DEW line sites leaking contaminants

Cleanup proceeding on remaining Nunavut trouble spots

JOHN THOMPSON

CLICK PHOTO TO OPEN
Radar dishes jut into the sky at the abandoned DEW line station near Hall Beach, one of seven sites currently being cleaned up under the supervision of the Department of National Defence. Cleanup at this site is managed by Kudlik and is on schedule to be complete by 2007. (PHOTO COURTESY OF DND)

In the end, the enemy came from within.

The Distant Early Warning line stands abandoned today, a string of radar sites built from Alaska to eastern Baffin Island during the early 1950s for fear of the Communist menace flying over the North Pole.

Decades after these cold war relics were built and fear of the Red threat receded, the military detected a new enemy: contaminants ranging from petroleum to PCBs, seeping from abandoned equipment at these sites and into the tundra.

Damage from site to site varies. Half of the 42 radar stations were shut down in the early 1960s and taken over by the Department of Indian and Northern Affairs. The other sites remained active until 1993, operated by the Department of National Defence. At that point a new radar line, the North Warning System, replaced them.

An extra three decades of operation for DND’s sites meant that many more years of spilled petroleum, decaying equipment containing heavy metals, and leaking transformer oil that contains PCBs, which accumulate to toxic levels inside the fatty tissues of marine mammals. That means the sites maintained by DND were often the worst of the bunch.

Like doctors in an emergency room sorting through patients, DND tackled the worst cases first. In some cases PCBs had spilled on to beaches and into the ocean.

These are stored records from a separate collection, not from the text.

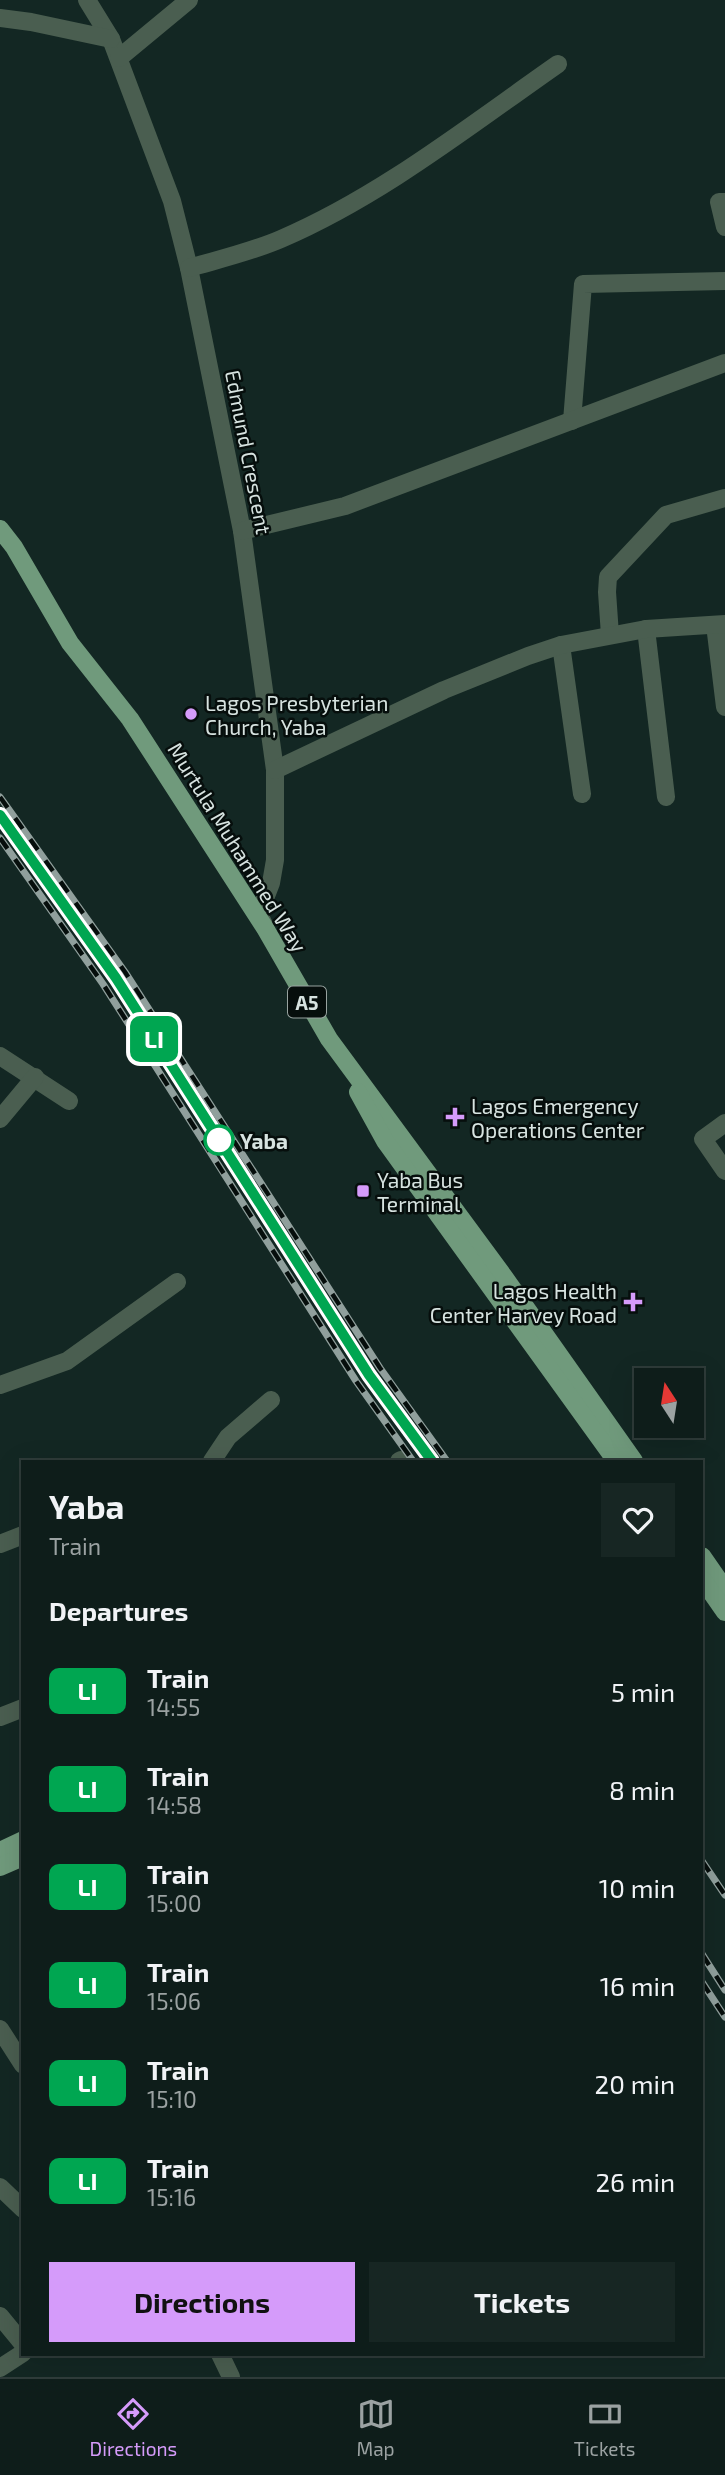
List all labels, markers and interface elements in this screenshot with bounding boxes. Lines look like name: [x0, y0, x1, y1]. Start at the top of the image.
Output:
street label: Edmund Crescent: [221, 368, 277, 536]
place label: Lagos Presbyterian Church, Yaba: [205, 690, 388, 739]
marker: Lagos Presbyterian Church, Yaba: [183, 706, 199, 722]
street label: Murtula Muhammed Way: [163, 738, 313, 956]
road number: A5: [288, 986, 326, 1018]
line badge: LI: [122, 1016, 186, 1062]
text: LI: [144, 1024, 164, 1053]
place label: Lagos Emergency Operations Center: [471, 1093, 645, 1142]
marker: Lagos Emergency Operations Center: [445, 1107, 465, 1127]
marker: Yaba: [204, 1125, 234, 1155]
place label: Yaba: [240, 1128, 288, 1153]
place label: Yaba Bus Terminal: [377, 1167, 463, 1216]
marker: Yaba Bus Terminal: [355, 1183, 371, 1199]
place label: Lagos Health Center Harvey Road: [430, 1278, 617, 1327]
marker: Lagos Health Center Harvey Road: [623, 1292, 643, 1312]
north arrow: [634, 1368, 704, 1438]
map controls: [634, 1368, 704, 1438]
button: heart: [601, 1483, 675, 1557]
text: Yaba: [49, 1486, 124, 1526]
text: Train: [49, 1532, 101, 1560]
text: Departures: [49, 1595, 188, 1626]
text: Train: [147, 1662, 209, 1693]
text: LI: [78, 1676, 97, 1705]
text: 5 min: [611, 1676, 675, 1707]
text: 14:55: [147, 1693, 200, 1721]
text: Train: [147, 1760, 209, 1791]
text: LI: [78, 1774, 97, 1803]
text: 8 min: [609, 1774, 675, 1805]
text: 14:58: [147, 1791, 202, 1819]
text: Train: [147, 1858, 209, 1889]
text: LI: [78, 1872, 97, 1901]
text: 10 min: [599, 1872, 675, 1903]
text: 15:00: [147, 1889, 202, 1917]
text: Train: [147, 1956, 209, 1987]
text: LI: [78, 1970, 97, 1999]
text: 16 min: [600, 1970, 675, 2001]
text: 15:06: [147, 1987, 201, 2015]
text: Train: [147, 2054, 209, 2085]
text: LI: [78, 2068, 97, 2097]
text: 20 min: [595, 2068, 675, 2099]
text: 15:10: [147, 2085, 197, 2113]
text: Train: [147, 2152, 209, 2183]
text: LI: [78, 2166, 97, 2195]
text: 26 min: [595, 2166, 675, 2197]
text: 15:16: [147, 2183, 196, 2211]
button: Directions: [49, 2262, 355, 2342]
button: Tickets: [369, 2262, 675, 2342]
tab: Directions: [90, 2395, 177, 2460]
tab: Map: [356, 2395, 395, 2460]
tab: Tickets: [574, 2395, 635, 2460]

Fifteen of the military’s 21 sites are found in Nunavut. Four have been cleaned up. By the end of a busy season this fall, another two — Lady Franklin Point and Gladman Point, both found in the Kitikmeot — will be complete. Work is underway at another five sites, like CAM-3 at Shepard Bay, where cleanup began this summer. The total cost of work this season is about $30 million.

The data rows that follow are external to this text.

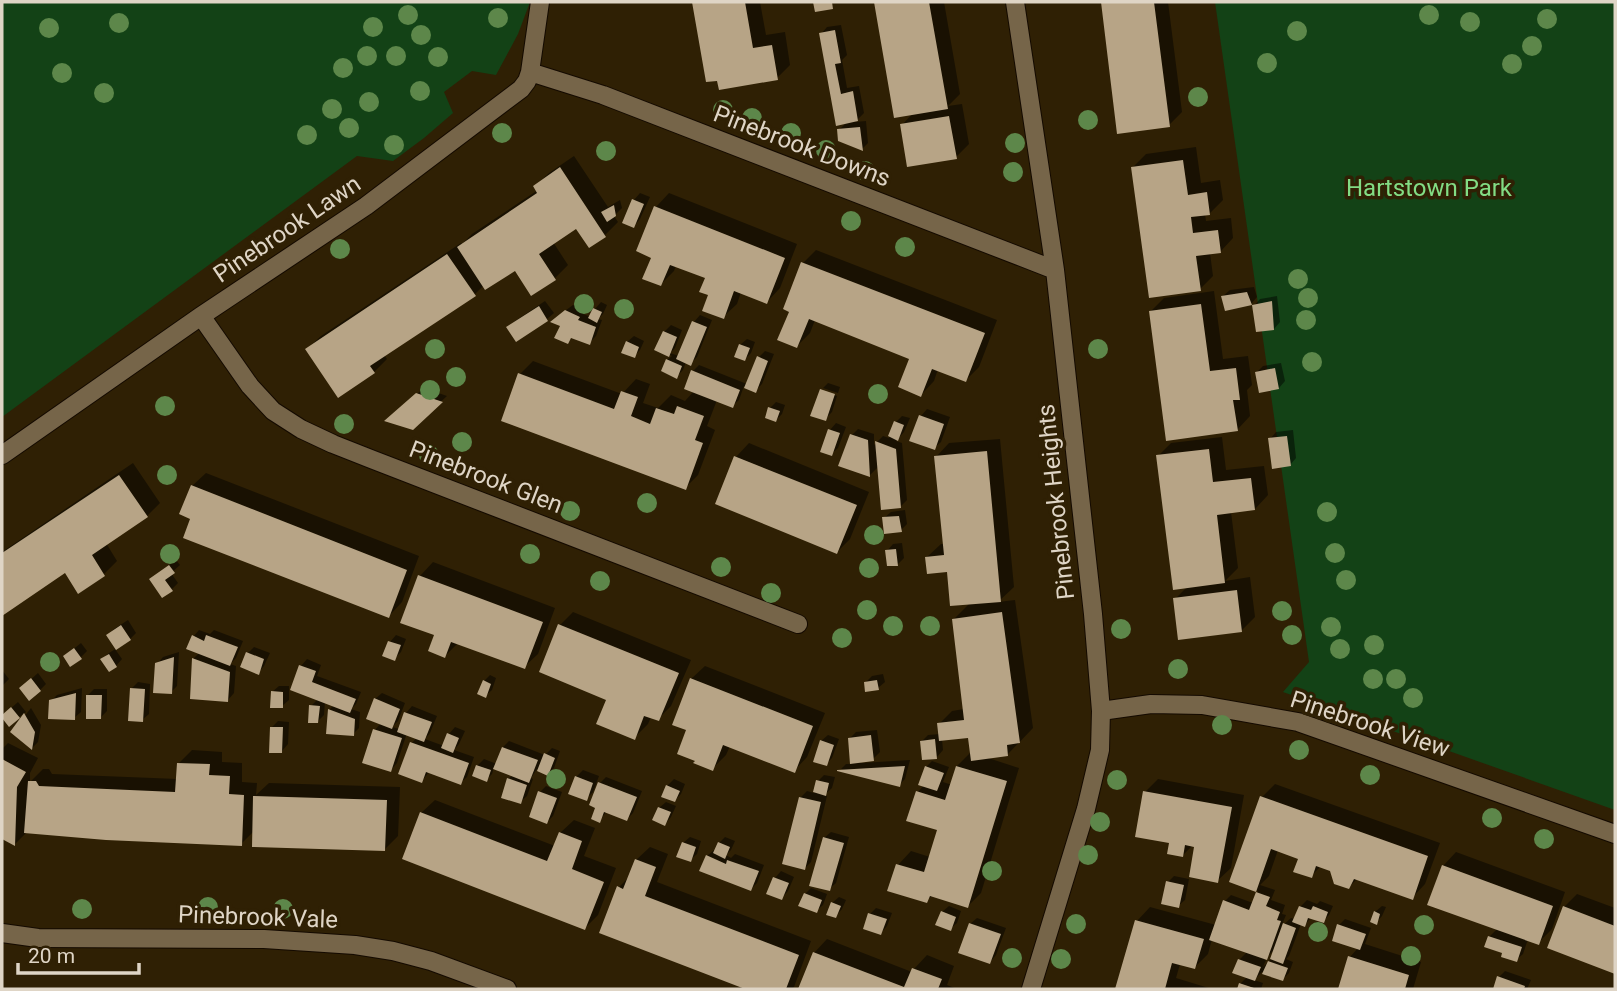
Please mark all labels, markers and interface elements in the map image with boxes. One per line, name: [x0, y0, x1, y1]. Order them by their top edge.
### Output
street label: Pinebrook Downs: [710, 99, 894, 193]
street label: Pinebrook Lawn: [208, 170, 366, 288]
park label: Hartstown Park: [1346, 174, 1513, 202]
street label: Pinebrook Heights: [1032, 403, 1080, 601]
street label: Pinebrook Glen: [405, 435, 567, 519]
street label: Pinebrook View: [1287, 685, 1453, 763]
street label: Pinebrook Vale: [177, 900, 339, 934]
scale bar: [18, 932, 138, 976]
text: 20 m: [28, 944, 75, 968]

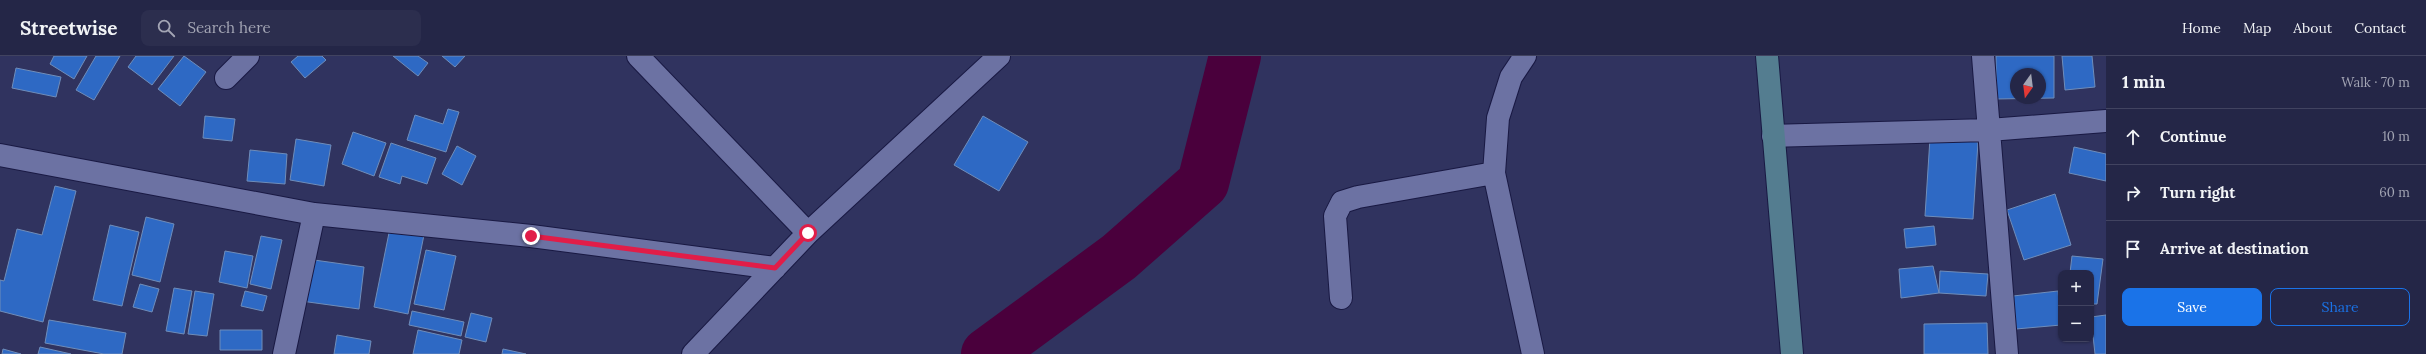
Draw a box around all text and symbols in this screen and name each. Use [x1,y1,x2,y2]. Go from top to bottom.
search box [141,10,421,46]
text: Streetwise [20,16,117,40]
icon: search [155,17,177,39]
text: Search here [187,18,271,37]
text: Home [2182,19,2221,37]
text: Map [2243,19,2271,37]
text: About [2293,19,2332,37]
text: Contact [2354,19,2406,37]
north arrow [2010,68,2046,104]
text: 1 min [2122,71,2165,93]
text: Walk · 70 m [2341,74,2410,91]
icon: ahead [2122,126,2144,148]
text: Continue [2160,127,2226,146]
text: 10 m [2382,128,2410,145]
icon: right [2122,182,2144,204]
text: Turn right [2160,183,2236,202]
text: 60 m [2379,184,2410,201]
route start [799,224,817,242]
route end [522,227,540,245]
icon: arrive [2122,238,2144,260]
text: Arrive at destination [2160,239,2309,258]
map controls [2058,270,2094,342]
button: + [2058,270,2094,306]
button: Save [2122,288,2262,326]
button: Share [2270,288,2410,326]
button: − [2058,306,2094,342]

Cleanup efforts began after an agreement was reached with Nunavut Tunngavik Inc. in Sept. 1998. Firms like Kudlik and Kitnuna do much of the work, meeting Inuit employment targets of about 70 per cent, said project manager Col. Daniel Paquet.

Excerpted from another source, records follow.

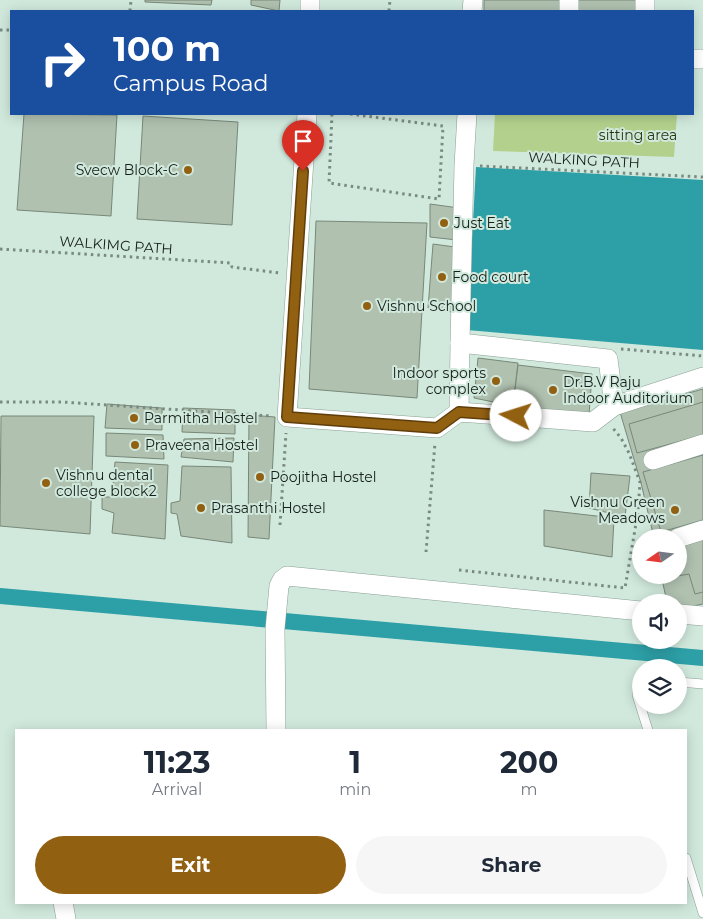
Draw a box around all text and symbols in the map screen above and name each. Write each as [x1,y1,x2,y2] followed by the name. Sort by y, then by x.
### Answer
[113,27,221,70] text: 100 m
[30,30,95,95] icon: right
[113,70,268,97] text: Campus Road
[282,120,324,171] pin
[599,126,677,144] park label: sitting area
[289,127,317,155] icon: arrive
[528,148,640,172] street label: WALKING PATH
[76,161,178,179] place label: Svecw Block-C
[182,164,194,176] marker: Svecw Block-C
[453,214,510,232] place label: Just Eat
[438,217,450,229] marker: Just Eat
[59,232,173,258] street label: WALKIMG PATH
[452,268,529,286] place label: Food court
[436,271,448,283] marker: Food court
[377,297,476,315] place label: Vishnu School
[361,300,373,312] marker: Vishnu School
[393,364,487,398] place label: Indoor sports complex
[563,373,693,407] place label: Dr.B.V Raju Indoor Auditorium
[490,375,502,387] marker: Indoor sports complex
[547,384,559,396] marker: Dr.B.V Raju Indoor Auditorium
[489,389,541,441] position arrow
[144,409,258,427] place label: Parmitha Hostel
[128,412,140,424] marker: Parmitha Hostel
[145,436,258,454] place label: Praveena Hostel
[129,439,141,451] marker: Praveena Hostel
[56,466,157,500] place label: Vishnu dental college block2
[270,468,377,486] place label: Poojitha Hostel
[254,471,266,483] marker: Poojitha Hostel
[40,477,52,489] marker: Vishnu dental college block2
[570,493,665,527] place label: Vishnu Green Meadows
[211,499,326,517] place label: Prasanthi Hostel
[195,502,207,514] marker: Prasanthi Hostel
[669,504,681,516] marker: Vishnu Green Meadows
[632,529,688,584] north arrow
[632,529,687,714] map controls
[632,594,687,649] button: sound
[632,659,687,714] button: layers
[144,744,210,781] text: 11:23
[349,744,361,781] text: 1
[500,744,558,781] text: 200
[152,780,202,799] text: Arrival
[339,780,371,799] text: min
[521,780,538,799] text: m
[35,836,346,894] button: Exit
[356,836,667,894] button: Share

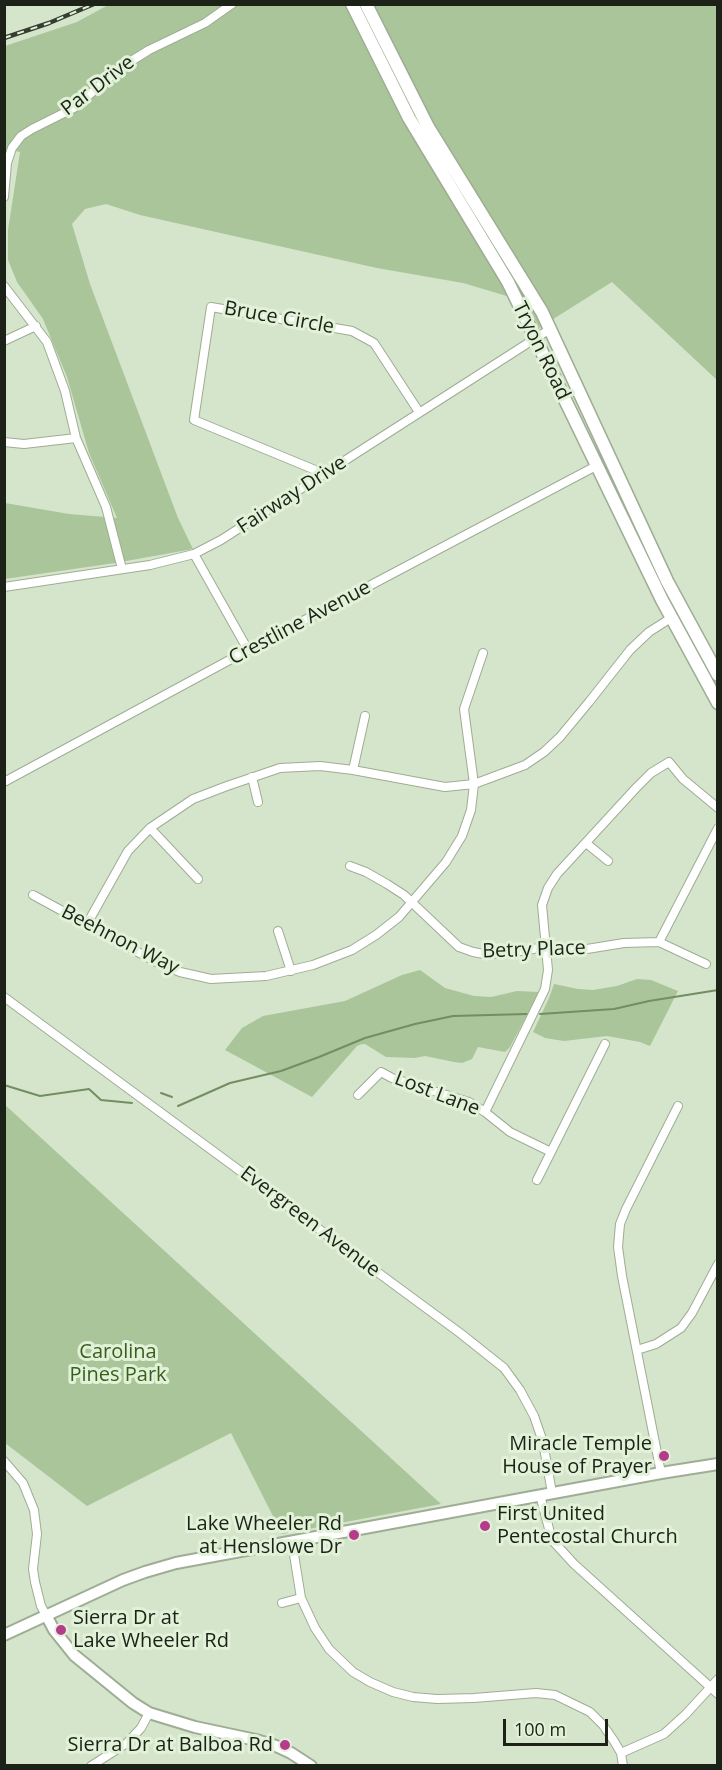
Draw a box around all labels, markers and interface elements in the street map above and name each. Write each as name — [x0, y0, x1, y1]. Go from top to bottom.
street label: Par Drive — [57, 51, 139, 121]
street label: Bruce Circle — [222, 297, 336, 339]
street label: Tryon Road — [507, 298, 575, 404]
street label: Fairway Drive — [233, 451, 351, 539]
street label: Crestline Avenue — [225, 576, 375, 670]
street label: Beehnon Way — [57, 900, 183, 980]
street label: Betry Place — [482, 936, 586, 964]
street label: Lost Lane — [391, 1067, 483, 1121]
street label: Evergreen Avenue — [235, 1162, 385, 1282]
park label: Carolina Pines Park — [69, 1340, 167, 1387]
place label: Miracle Temple House of Prayer — [502, 1432, 652, 1479]
marker: Miracle Temple House of Prayer — [657, 1449, 671, 1463]
place label: First United Pentecostal Church — [497, 1502, 678, 1549]
place label: Lake Wheeler Rd at Henslowe Dr — [186, 1512, 342, 1559]
marker: First United Pentecostal Church — [478, 1519, 492, 1533]
marker: Lake Wheeler Rd at Henslowe Dr — [347, 1528, 361, 1542]
place label: Sierra Dr at Lake Wheeler Rd — [73, 1606, 229, 1653]
marker: Sierra Dr at Lake Wheeler Rd — [54, 1623, 68, 1637]
scale bar — [506, 1707, 611, 1745]
text: 100 m — [514, 1717, 566, 1741]
place label: Sierra Dr at Balboa Rd — [68, 1733, 273, 1757]
marker: Sierra Dr at Balboa Rd — [278, 1738, 292, 1752]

The Canadian military aims to have cleaned up all 21 sites by 2012. Several years ago an internal report suggested DND might not have enough money to reach these long-term targets. But since then, the federal government boosted funding by an additional $200-odd million, Paquet said. DND’s DEW line budget now totals $583 million. Currently the projects are on time and under budget.

“Things are going very well right now. So far, so good.”

The cleanup process usually takes between three to six years.

Heavy equipment and trailers are moved on site during the first summer to prepare for the work ahead. Old buildings containing asbestos are often demolished during the second season and abandoned airfields are dug up.

Then, during the final stages, contractors turn their attention to packing up waste, like abandoned fuel barrels littered across the sites, and digging up contaminated soil.

The worst contaminated soil is packed up and shipped south for incineration. Contractors bury the less contaminated soil in landfills that are later capped.

Regular monitoring will continue for five years after all cleanups are complete. Afterwards, the military will continue to check up on the stations for the next 25 years.